The paper investigates diffusion-based large language models (DLLMs) for automatic speech recognition by examining two routes: using DLLMs as external deliberation modules to refine transcripts from a base ASR (Whisper-LLaMA) and employing DLLMs as internal diffusion-based decoders for end-to-end ASR. The authors introduce Whisper-LLaDA, which fuses a Whisper encoder with a diffusion-based LLaDA-8B-Instruct decoder and uses LoRA to enable efficient fine-tuning, achieving both deliberation-and-decoding capabilities conditioned on audio.
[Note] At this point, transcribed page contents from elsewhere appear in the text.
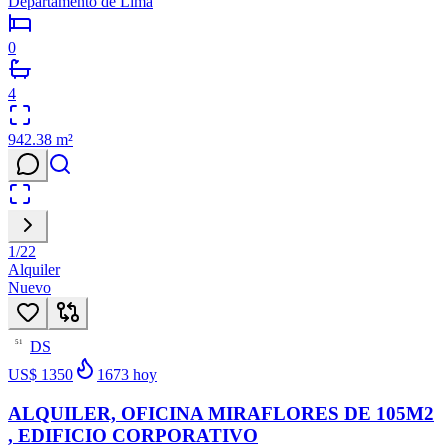
Departamento de Lima
0
4
942.38
m²
1
/
22
Alquiler
Nuevo
DS
51
US$ 1350
1673
hoy
ALQUILER, OFICINA MIRAFLORES DE 105M2
, EDIFICIO CORPORATIVO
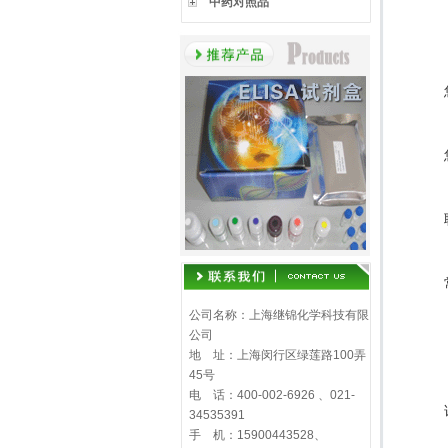
中药对照品
公司名称：上海继锦化学科技有限
公司
地 址：上海闵行区绿莲路100弄
45号
电 话：400-002-6926 、021-
34535391
手 机：15900443528、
Deliberation-based processing with audio-conditioned LLaDA yields consistent WER improvements, with random masking at high ratios and semi-autoregressive sub-block strategies providing the strongest gains; diffusion-based decoding offers faster inference with modest accuracy loss, while semi-autoregressive decoding can achieve the best overall results on LibriSpeech. These results highlight both the potential and current limitations of diffusion-based models in ASR, suggesting that scaling data and further masking strategy development could narrow the gap to state-of-the-art autoregressive systems while preserving efficiency.

Abstract

Diffusion-based large language models (DLLMs) have recently attracted growing interest as an alternative to autoregressive decoders. In this work, we present an empirical study on using the diffusion-based large language model LLaDA for automatic speech recognition (ASR). We first investigate its use as an external deliberation-based processing module for Whisper-LLaMA transcripts. By leveraging the bidirectional attention and denoising capabilities of LLaDA, we explore random masking, low-confidence masking, and semi-autoregressive strategies, showing that Whisper-LLaDA substantially reduces WER compared with the baseline. On LibriSpeech, the best cascade system achieves 2.25%/4.94% WER on test-clean/test-other, representing a 12.3% relative improvement over the Whisper-LLaMA baseline on the test-other split. In contrast, a plain-text LLaDA without acoustic features fails to improve accuracy, highlighting the importance of audio-conditioned embeddings. We further evaluate Whisper-LLaDA as a standalone decoder for ASR with diffusion-based and semi-autoregressive decoding. Most experimental configurations achieve faster inference than the Whisper-LLaMA baseline, although recognition accuracy is slightly lower. These findings offer an empirical view of diffusion-based LLMs for ASR and point to promising directions for improvements.

Paper Structure

This paper contains 15 sections, 3 equations, 3 figures, 3 tables.

Figures (3)

  • Figure 1: A flowchart illustrating the proposed ASR system with audio-conditioned LLaDA diffusion LLM used for deliberation processing.
  • Figure 2: Overview of decoding and deliberation-based processing strategies. (a) Diffusion-based decoding: generate the full response in parallel by iterative denoising. (b) Semi-autoregressive decoding: split the response into sub-blocks, apply diffusion within each, and proceed autoregressively across sub-blocks. (c) Diffusion-based deliberation: refine Whisper-LLaMA transcripts by randomly masking or masking low-confidence tokens, and then reconstructing them through diffusion. (d) Semi-autoregressive deliberation: refine transcripts in sub-blocks, combining diffusion within each sub-block and autoregression across sub-blocks.
  • Figure 3: Effect of the number of denoising steps and the number of sub-blocks on WER for (a) test-clean and (b) test-other.